Dr Alan Gilmer, the lead on the project for DIT, explains, “Water quality in many parts of Ireland is under threat, particularly in areas where industrial activity and population densities are high. What you do with water affects land, air quality and ultimately human health, it’s all inter-connected.”

He goes on to explain that pollution in our waterways can cause algal blooms, large growths of algae that suffocate streams and stream-life. Additionally, if fertiliser seeps into a stream or pond, it can create dangerous levels of ammonia in the water, which can affect fish health and supply. Ammonia can also cause Particulate Matter (PM), a mixture of solid and liquid particles that form in the atmosphere as a result of chemical reactions between pollutants, to rise affecting air quality and potentially causing respiratory and lung infections.

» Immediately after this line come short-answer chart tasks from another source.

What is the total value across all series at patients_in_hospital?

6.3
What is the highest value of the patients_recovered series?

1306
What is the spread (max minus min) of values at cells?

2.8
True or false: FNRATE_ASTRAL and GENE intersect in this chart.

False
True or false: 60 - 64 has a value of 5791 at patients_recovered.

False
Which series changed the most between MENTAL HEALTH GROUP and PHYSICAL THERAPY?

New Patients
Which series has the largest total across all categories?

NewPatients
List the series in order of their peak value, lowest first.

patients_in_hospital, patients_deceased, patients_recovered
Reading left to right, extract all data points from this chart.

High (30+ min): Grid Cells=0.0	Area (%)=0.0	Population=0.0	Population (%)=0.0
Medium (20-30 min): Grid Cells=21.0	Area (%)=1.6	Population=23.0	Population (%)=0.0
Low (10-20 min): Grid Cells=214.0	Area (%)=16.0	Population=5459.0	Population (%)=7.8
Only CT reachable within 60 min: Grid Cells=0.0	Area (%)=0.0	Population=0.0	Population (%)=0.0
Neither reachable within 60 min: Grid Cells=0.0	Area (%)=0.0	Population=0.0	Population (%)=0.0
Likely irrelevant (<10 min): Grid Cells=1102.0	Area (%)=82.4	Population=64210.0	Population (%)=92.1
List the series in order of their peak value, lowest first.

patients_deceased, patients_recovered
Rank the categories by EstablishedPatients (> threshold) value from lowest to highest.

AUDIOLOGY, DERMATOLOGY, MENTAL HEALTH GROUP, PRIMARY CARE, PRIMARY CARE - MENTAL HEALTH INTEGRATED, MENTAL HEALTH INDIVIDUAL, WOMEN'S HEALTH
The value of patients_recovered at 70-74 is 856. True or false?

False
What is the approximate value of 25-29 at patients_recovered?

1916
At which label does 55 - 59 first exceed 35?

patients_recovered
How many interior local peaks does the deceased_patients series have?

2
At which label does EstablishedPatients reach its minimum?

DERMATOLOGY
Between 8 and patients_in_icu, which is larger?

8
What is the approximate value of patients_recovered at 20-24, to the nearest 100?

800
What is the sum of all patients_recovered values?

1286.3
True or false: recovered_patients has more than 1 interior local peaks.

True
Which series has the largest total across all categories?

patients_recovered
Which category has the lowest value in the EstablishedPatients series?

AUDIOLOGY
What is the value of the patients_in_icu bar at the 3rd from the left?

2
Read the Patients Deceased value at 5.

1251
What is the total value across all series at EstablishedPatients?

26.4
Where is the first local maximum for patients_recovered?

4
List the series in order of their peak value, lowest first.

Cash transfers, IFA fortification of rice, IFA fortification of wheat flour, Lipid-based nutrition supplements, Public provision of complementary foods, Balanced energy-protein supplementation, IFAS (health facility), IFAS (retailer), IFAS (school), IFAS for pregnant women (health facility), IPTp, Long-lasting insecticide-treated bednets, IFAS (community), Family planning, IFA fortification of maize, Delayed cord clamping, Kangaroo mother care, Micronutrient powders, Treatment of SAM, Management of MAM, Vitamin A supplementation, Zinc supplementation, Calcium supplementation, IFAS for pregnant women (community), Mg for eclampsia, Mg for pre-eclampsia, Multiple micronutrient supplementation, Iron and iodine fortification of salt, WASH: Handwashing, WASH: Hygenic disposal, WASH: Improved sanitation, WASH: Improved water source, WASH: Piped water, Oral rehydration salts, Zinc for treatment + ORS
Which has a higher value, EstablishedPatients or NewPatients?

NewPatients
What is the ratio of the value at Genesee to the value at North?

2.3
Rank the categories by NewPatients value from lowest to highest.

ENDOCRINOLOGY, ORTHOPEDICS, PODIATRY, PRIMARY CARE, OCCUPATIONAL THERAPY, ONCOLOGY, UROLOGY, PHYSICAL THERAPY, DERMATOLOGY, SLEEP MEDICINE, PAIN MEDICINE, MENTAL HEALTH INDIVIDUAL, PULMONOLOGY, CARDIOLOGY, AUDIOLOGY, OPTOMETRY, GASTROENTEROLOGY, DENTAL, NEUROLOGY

This water then flows through the landscape and is discharged to the sea, where it can affect water quality on our beaches and our blue flag demarcations, which has a knock-on effect on local economies and tourism.

Over the next two years, the DIT research team will carry out a systematic assessment of pollutants in ponds and streams in the Fingal area. They will then create a framework for promoting preventative measures to help control the pollutants at source and improve water quality.

Public participation is a key feature. The team will generate 3D models of ponds and streams allowing schools, community groups and the public to see and touch the water-landscape setting, learn about possible pollutants, and discover ideas for protecting their local waterways.

The outcomes of the project could potentially act as a springboard for the advancement of new ways to optimize the management of waterways in Ireland.

The project is commissioned by Fingal County Council in response to new regulations under the EU Water Framework Directive, and a new EU strategy on air quality which requires countries to dramatically reduce PM values.

James Walls, Senior Engineer in the Environment Division, Fingal County Council emphasises the value of better understanding about the pollution pressures in Fingal’s water catchments, “Fingal’s collaborative research initiative with DIT is a valuable opportunity to design a suite of preventative and control measures to assist Fingal in achieving strict water quality standards under the EU Water Framework Directive and provide opportunities for public participation, a key feature of integrated catchment management.”

The interdisciplinary team of researchers at DIT is led by Dr Alan Gilmer of the DIT-ESHI Water Innovation Research Centre in collaboration with Professor John Cassidy, Dr Eugene McGovern and Dr Vivienne Byers, and PhD students Stephen Barry and Mariya Radomski. This research underscores the DIT focus on partnership and innovation that supports local authorities, local and national industry, and society.